When revising your resume, keep in mind that it should not exceed two pages in length. Your resume does not need to detail all of your past work experience – that’s what interviews are for. Think of your resume as a personal ad. You have limited space to grab the recruiter’s attention without losing it in the same beat. You don’t want to include so much information that the recruiter thinks they know everything they need to know about you, but you also don’t want to leave out important qualifications at the risk of being overlooked. A good resume finds a balance between essential information and stand-out qualifications.
One of the easiest ways to grab a recruiter’s attention is the overall look of your resume. Consider the position that you’re applying for. A resume for a graphic design position is going look a lot different than a resume for a job in the medial field. Regardless of what job you’re applying for, always present your qualifications in a clean, legible format that is clearly organized. Pay attention to page margins, as well as the alignment of headings and any other format design features, such as bulleted lists.
How you organize your resume will depend on a number of different factors, including your level of education and experience. If you are a recent graduate or applying to a new field, place your education experience first. If you have some relevant experience and have been out of school for more than 5 years, you may want to consider listing your professional qualifications first. For qualified professional with a work history of more than 15 years, it is recommended that you forego a traditional work history layout for a streamlined format that showcases your core competencies and accomplishments.
Your resume is not an essay. Keep your sentences short and to the point. In fact, in many cases you’ll find that fragmented sentences work better than full sentences with regard to summarizing your past work history. Use action verbs to describe your prior responsibilities and/or accomplishments. This eliminates unnecessary length and holds the recruiter’s attention.
I analyzed weekly enrollment reports to determine the effectiveness of the company’s marketing campaigns.
Should be presented as:
Analyzed weekly enrollment reports to determine effectiveness of marketing campaigns
A variety of action verbs with succinct descriptions is extremely effective. Structuring your sentences this way allows you to show your accomplishments without getting the reader lost in long, complicated language that is difficult to understand.

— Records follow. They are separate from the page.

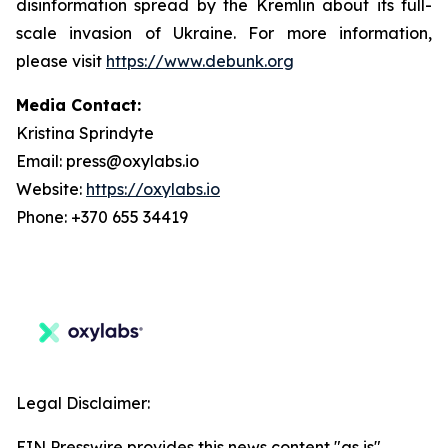
disinformation spread by the Kremlin about its full-
scale invasion of Ukraine. For more information,
please visit
https://www.debunk.org
Media Contact:
Kristina Sprindyte
Email: press@oxylabs.io
Website:
https://oxylabs.io
Phone: +370 655 34419
Legal Disclaimer:
EIN Presswire provides this news content "as is"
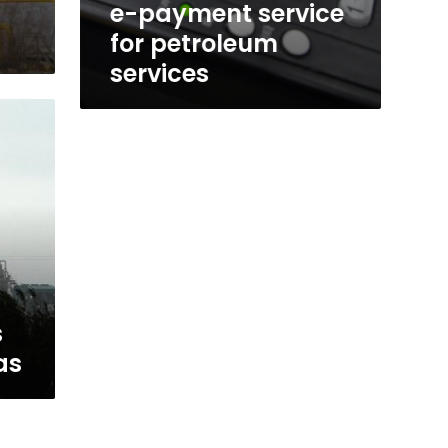
e-payment service
for petroleum
services
s
as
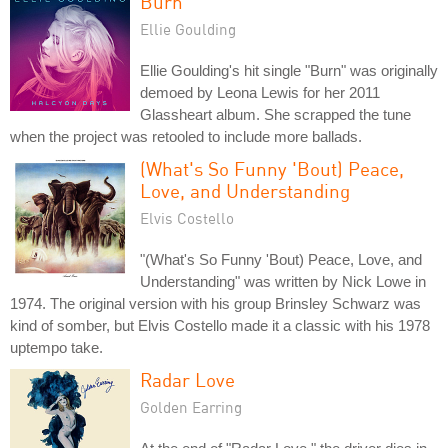
Burn
Ellie Goulding
Ellie Goulding's hit single "Burn" was originally
demoed by Leona Lewis for her 2011
Glassheart album. She scrapped the tune
when the project was retooled to include more ballads.
(What's So Funny 'Bout) Peace,
Love, and Understanding
Elvis Costello
"(What's So Funny 'Bout) Peace, Love, and
Understanding" was written by Nick Lowe in
1974. The original version with his group Brinsley Schwarz was
kind of somber, but Elvis Costello made it a classic with his 1978
uptempo take.
Radar Love
Golden Earring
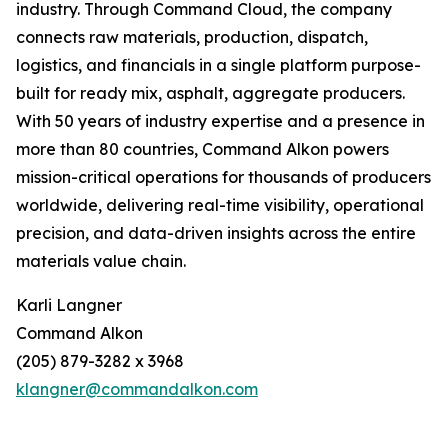
industry. Through Command Cloud, the company
connects raw materials, production, dispatch,
logistics, and financials in a single platform purpose-
built for ready mix, asphalt, aggregate producers.
With 50 years of industry expertise and a presence in
more than 80 countries, Command Alkon powers
mission-critical operations for thousands of producers
worldwide, delivering real-time visibility, operational
precision, and data-driven insights across the entire
materials value chain.
Karli Langner
Command Alkon
(205) 879-3282 x 3968
klangner@commandalkon.com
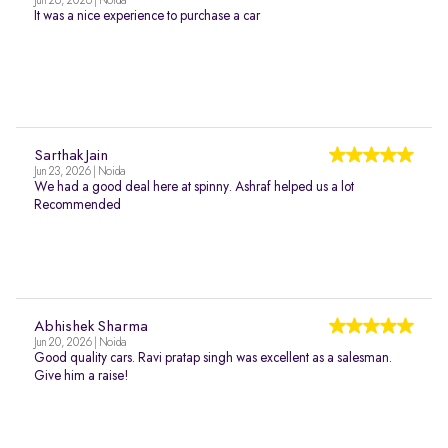
Jun 26, 2026 | Noida
It was a nice experience to purchase a car
Sarthak Jain
Jun 23, 2026 | Noida
We had a good deal here at spinny. Ashraf helped us a lot
Recommended
Abhishek Sharma
Jun 20, 2026 | Noida
Good quality cars. Ravi pratap singh was excellent as a salesman.
Give him a raise!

Keep in mind that the person reviewing your resume might very well not be qualified for the position you are applying for. Choose your words wisely. Applicants should refrain from using highly technical language. Do not get caught up in the pitfalls of wanting to sound qualified rather than showing that you are qualified. If you’re unsure, ask a friend or family member to proof your resume for readability. Feedback from others can be invaluable and give you a real sense of how you come across in your resume.